By Debra Wood, RN, contributer
Arguably, the most important test of a nursing career, the NCLEX exam measures new graduates’ competencies and determines if they can practice as entry-level nurses.
Individual states license nurses provided they pass the NCLEX, developed by the National Council of State Boards of Nursing with assistance from registered nurses in clinical and academic positions.
“It was an honor to be selected to assist in NCLEX test development,” said Duane Anderson, RN, BSN, a charge nurse on the Child and Adolescent Psychiatric Service at the University of California, San Diego Medical Center.
Anderson wrote test questions for the practical nurse exam and participated in a Standard Setting Workshop, during which nurses collaboratively reach a consensus determining the degree of difficulty of a specific test item.
“It’s a great experience and great to meet nurses from around the country,” said Linda Gabriel-Marin, RN, MSN, with Gabriel Education Associates of Calistoga, Calif. Gabriel-Marin has volunteered twice to write NCLEX questions.
“It was fascinating,” Gabriel-Marin said. “I enjoyed the process. It was very stimulating.”
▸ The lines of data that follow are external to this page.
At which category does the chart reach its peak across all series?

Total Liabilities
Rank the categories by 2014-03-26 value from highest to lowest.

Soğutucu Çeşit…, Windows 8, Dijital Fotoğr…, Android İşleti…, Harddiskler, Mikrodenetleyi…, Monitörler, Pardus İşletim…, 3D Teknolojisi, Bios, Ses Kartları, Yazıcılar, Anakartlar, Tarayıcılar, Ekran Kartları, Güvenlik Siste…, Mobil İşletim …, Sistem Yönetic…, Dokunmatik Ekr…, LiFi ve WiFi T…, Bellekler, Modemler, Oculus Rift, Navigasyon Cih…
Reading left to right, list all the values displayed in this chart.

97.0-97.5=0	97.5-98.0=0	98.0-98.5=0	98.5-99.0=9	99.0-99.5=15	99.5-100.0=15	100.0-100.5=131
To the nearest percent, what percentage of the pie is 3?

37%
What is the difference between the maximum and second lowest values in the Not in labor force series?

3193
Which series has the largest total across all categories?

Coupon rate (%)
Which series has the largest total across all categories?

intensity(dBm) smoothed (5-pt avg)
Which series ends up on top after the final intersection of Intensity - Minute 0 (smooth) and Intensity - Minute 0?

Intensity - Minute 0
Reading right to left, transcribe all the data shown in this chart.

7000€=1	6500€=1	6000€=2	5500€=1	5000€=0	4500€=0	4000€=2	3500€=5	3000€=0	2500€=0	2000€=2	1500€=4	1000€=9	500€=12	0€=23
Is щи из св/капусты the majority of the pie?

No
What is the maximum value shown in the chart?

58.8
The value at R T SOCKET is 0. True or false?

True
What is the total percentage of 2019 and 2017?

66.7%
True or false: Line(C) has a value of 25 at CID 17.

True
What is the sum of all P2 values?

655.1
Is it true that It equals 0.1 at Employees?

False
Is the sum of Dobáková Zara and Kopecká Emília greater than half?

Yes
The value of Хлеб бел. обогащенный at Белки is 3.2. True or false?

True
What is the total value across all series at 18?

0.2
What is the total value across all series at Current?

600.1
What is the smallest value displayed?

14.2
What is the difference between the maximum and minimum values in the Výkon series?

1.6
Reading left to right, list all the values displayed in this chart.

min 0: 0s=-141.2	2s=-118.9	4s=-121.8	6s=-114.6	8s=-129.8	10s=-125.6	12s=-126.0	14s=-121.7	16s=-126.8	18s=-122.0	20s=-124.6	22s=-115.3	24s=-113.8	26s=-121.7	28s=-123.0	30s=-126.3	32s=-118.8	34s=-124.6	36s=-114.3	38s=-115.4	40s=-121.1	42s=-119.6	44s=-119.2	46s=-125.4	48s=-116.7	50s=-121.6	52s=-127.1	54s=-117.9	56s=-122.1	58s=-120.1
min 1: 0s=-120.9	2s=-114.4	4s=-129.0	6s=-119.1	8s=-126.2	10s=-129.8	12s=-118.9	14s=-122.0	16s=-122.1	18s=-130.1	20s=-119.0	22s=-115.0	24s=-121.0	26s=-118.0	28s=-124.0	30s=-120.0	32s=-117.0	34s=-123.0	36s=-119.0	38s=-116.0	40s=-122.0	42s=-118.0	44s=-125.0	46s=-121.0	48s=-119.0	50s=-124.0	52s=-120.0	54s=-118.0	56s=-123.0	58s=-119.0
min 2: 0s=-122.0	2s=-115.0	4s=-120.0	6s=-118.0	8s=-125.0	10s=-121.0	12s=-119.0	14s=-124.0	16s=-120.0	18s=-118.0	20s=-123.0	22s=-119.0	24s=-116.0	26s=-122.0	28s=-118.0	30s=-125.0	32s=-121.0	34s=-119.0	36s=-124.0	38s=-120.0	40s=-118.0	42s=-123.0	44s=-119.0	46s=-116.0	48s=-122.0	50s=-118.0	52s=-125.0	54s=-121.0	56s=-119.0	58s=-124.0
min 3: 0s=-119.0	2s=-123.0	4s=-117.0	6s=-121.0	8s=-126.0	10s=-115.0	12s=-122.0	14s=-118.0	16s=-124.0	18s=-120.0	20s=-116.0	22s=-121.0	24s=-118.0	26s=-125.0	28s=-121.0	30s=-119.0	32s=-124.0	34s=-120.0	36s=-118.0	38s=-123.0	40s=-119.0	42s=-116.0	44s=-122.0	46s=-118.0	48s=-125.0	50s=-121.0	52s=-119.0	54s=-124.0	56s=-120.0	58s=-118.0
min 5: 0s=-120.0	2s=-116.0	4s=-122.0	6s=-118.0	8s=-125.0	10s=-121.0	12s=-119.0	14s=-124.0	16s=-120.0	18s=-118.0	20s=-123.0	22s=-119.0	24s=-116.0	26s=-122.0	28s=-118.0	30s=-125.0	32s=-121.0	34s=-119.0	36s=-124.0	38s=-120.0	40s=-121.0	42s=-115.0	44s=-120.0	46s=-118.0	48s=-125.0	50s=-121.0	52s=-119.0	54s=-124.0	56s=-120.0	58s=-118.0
Nurses volunteer to write the questions or review items for accuracy, currency, job relatedness and appropriateness for an entry-level nurse. Questions are then tested before they become part of the NCLEX.
The NCLEX is a computerized adaptive test, meaning it adjusts the difficulty of questions presented to the test taker based on prior responses. With every additional answer, the estimate becomes more precise. The computer tailors each test to that examinee, selecting appropriate questions from an algorithm to ensure the queries are not too easy or too hard, forcing the test taker to guess.
The computer chooses questions from a large pool, excludes any items that the examinee has seen in the past year, balances the test so it has enough questions from each content area, and selects questions the examinee should find challenging.
The NCLEX test ends when time runs out at six hours or when the computer determines with 95 percent certainty the test taker’s ability is above or below the passing standard. For the registered nurse exam, that may require as few as 75 questions or as many as 265.
Prospective nurses pass if they answer the minimum number of questions and the computer detects he or she consistently answers above the standard on the last 60 items, according to NCSBN documents. Most examinees answer about half the questions correctly.
In 2008, 86.7 percent of registered nurses educated in the United States and taking the test for the first time passed it, compared with 45.3 percent of first time test takers from other countries.
NCSBN provides the volunteer nurses laptops to write the questions on, textbooks for reference, and continuing education credits. The work is confidential and cannot leave the room. It also pays for travel expenses, as all work takes place at the organization’s Chicago headquarters.
“The motivator is the involvement,” Anderson says. “I wanted to do something beyond my clinical work as a nurse and have an impact on my profession.”
Nurses interested in volunteering to write or review questions or set standards can contact the NCSBN through the organization’s Web site.
“There were important rewards for my participation in NCLEX test development,” Anderson said. “I received valuable training from NCSBN staff, and continuing education credit. I also got to meet terrific nurses from around the country and remain in contact with them.”